TO DO:
Whatever runs from the line with "Identify the document" to the end of the records below must be copied exactly, with nothing else included.

[Start of Attachment]

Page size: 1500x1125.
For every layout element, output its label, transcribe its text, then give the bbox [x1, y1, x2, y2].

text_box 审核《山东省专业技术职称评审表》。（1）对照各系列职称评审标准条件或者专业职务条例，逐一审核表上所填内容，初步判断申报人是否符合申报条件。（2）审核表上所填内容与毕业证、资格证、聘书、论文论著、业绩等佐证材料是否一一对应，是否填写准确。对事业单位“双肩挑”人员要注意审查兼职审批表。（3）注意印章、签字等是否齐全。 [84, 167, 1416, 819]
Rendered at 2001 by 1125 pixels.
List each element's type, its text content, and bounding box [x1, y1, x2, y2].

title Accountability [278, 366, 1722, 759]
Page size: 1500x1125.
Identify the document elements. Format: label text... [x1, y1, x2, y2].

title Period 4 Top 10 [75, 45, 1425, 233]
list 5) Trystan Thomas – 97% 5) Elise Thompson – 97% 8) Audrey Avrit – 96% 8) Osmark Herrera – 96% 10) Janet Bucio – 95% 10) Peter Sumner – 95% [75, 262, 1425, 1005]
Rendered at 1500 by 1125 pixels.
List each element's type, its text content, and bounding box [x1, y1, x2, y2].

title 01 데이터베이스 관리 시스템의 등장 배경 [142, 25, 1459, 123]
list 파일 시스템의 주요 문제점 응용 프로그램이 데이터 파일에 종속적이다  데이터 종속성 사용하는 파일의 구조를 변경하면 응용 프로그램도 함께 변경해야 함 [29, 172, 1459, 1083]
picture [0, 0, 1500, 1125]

[End of Attachment]

EXERCISE OUTPUT:
Identify the document elements. Format: label text... [x1, y1, x2, y2].

title Period 4 Top 10 [75, 45, 1425, 233]
list 5) Trystan Thomas – 97% 5) Elise Thompson – 97% 8) Audrey Avrit – 96% 8) Osmark Herrera – 96% 10) Janet Bucio – 95% 10) Peter Sumner – 95% [75, 262, 1425, 1005]
Rendered at 1500 by 1125 pixels.
List each element's type, its text content, and bounding box [x1, y1, x2, y2].

title 01 데이터베이스 관리 시스템의 등장 배경 [142, 25, 1459, 123]
list 파일 시스템의 주요 문제점 응용 프로그램이 데이터 파일에 종속적이다  데이터 종속성 사용하는 파일의 구조를 변경하면 응용 프로그램도 함께 변경해야 함 [29, 172, 1459, 1083]
picture [0, 0, 1500, 1125]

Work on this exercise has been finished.